** Start of EXCERPT PROVIDED **

I’m fascinated by system failures and oddities, especially when systems are operating under normal conditions. A while back I saw a slide by Ian Goodfellow that made me laugh. It was random noise fed into a pre-trained network and the network did its job classifying the noise as a known object. That begged a few questions. Will different pre-trained networks see the same thing? Different things? What percentage of the time? What’s the highest level of confidence of a network that the random noise is a particular object? On top of these other questions, what is the neural network actually “seeing?”
This post and the associated code is the result of my curiosity toward these unexpected results. Fortunately, PyTorch makes experiments like this easy. To visualize why the network classifies objects a certain way, we’ll use Captum a model interpretability framework. The full code can be seen in the following Github repository.
Relevance
Before we begin, you may wonder why any of this is relevant. In many cases, developers aren’t building models from scratch. They are reaching for frameworks and pre-trained networks obtained from a model zoo as a starting points. This activity saves time as you didn’t need to collect the data and do the legwork of the initial training. However, this also means that unexpected problems have a way of cropping up in strange places. Depending on the model’s use and function, this could have both security and safety impacts.

** End of EXCERPT PROVIDED **
** Start of ITEMS **

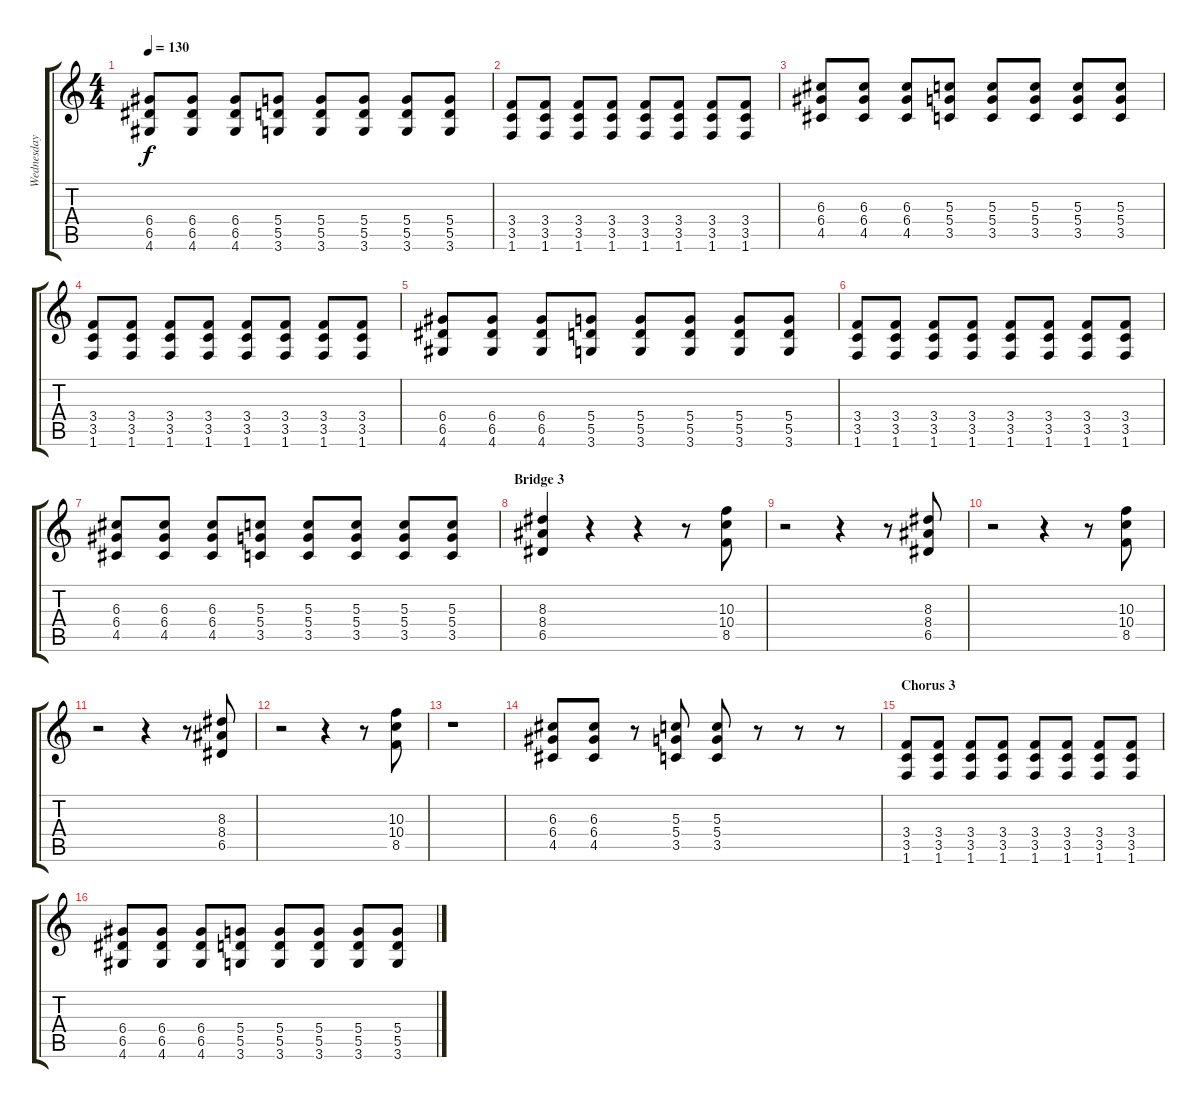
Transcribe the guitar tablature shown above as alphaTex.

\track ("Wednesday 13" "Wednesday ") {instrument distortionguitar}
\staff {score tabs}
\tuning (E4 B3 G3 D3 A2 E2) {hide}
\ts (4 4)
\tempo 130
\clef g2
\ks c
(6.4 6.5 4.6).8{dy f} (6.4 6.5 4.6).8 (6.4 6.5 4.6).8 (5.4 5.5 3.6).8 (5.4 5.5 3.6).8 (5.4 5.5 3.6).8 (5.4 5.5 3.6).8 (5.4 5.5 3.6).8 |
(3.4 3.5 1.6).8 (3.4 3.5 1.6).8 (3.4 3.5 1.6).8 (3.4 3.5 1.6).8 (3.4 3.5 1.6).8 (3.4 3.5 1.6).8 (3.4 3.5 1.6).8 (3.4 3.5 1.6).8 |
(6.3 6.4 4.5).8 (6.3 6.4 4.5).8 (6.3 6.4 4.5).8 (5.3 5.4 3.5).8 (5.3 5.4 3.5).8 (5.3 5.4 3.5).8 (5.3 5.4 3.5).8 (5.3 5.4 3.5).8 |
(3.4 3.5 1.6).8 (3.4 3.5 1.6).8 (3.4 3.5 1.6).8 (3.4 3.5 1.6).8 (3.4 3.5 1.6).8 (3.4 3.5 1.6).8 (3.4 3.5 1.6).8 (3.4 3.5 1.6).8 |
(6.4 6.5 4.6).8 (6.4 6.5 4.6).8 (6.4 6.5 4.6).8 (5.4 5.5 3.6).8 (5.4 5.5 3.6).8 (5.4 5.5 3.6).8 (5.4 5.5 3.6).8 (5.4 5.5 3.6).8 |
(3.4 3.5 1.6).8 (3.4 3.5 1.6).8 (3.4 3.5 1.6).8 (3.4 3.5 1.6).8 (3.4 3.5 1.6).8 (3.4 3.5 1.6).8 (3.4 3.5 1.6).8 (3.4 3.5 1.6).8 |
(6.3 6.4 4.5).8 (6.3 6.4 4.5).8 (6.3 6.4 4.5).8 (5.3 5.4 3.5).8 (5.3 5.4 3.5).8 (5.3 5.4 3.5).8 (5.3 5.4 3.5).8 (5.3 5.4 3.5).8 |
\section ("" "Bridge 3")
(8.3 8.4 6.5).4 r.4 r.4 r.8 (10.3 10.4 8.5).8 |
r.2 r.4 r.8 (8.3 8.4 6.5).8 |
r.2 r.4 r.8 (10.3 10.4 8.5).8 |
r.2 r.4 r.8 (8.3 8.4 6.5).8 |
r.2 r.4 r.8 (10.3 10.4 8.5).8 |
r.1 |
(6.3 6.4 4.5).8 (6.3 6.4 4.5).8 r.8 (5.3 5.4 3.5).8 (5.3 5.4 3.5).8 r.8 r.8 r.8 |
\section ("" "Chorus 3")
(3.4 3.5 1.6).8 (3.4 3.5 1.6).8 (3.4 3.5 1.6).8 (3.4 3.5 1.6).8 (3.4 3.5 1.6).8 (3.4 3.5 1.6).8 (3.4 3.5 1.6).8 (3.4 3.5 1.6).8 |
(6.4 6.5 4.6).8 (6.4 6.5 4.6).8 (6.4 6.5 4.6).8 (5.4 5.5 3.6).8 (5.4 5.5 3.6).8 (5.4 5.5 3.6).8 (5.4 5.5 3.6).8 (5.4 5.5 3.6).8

** End of ITEMS **

### EXERCISES TO COMPLETE
[a] Extract from the post on random noise and pre-trained networks the part that opens with the words containing "This post and" and closes with "following Github repository.".
[b] In the post on random noise and pre-trained networks, which framework is used to visualize why the network classifies objects a certain way?
[c] Summarize the post on random noise and pre-trained networks in two sentences.
The records are separate material and are not part of the post on random noise and pre-trained networks.

### SOLVED PROBLEMS
[a]
This post and the associated code is the result of my curiosity toward these unexpected results. Fortunately, PyTorch makes experiments like this easy. To visualize why the network classifies objects a certain way, we’ll use Captum a model interpretability framework. The full code can be seen in the following Github repository.

[b] Captum, a model interpretability framework.

[c] A slide by Ian Goodfellow showed a pre-trained network classifying random noise as a known object, which prompted the author to explore how different networks respond to noise and what they are "seeing," using PyTorch and the Captum interpretability framework. This matters because developers often start from pre-trained networks taken from a model zoo, so unexpected problems can crop up in strange places and may have security and safety impacts.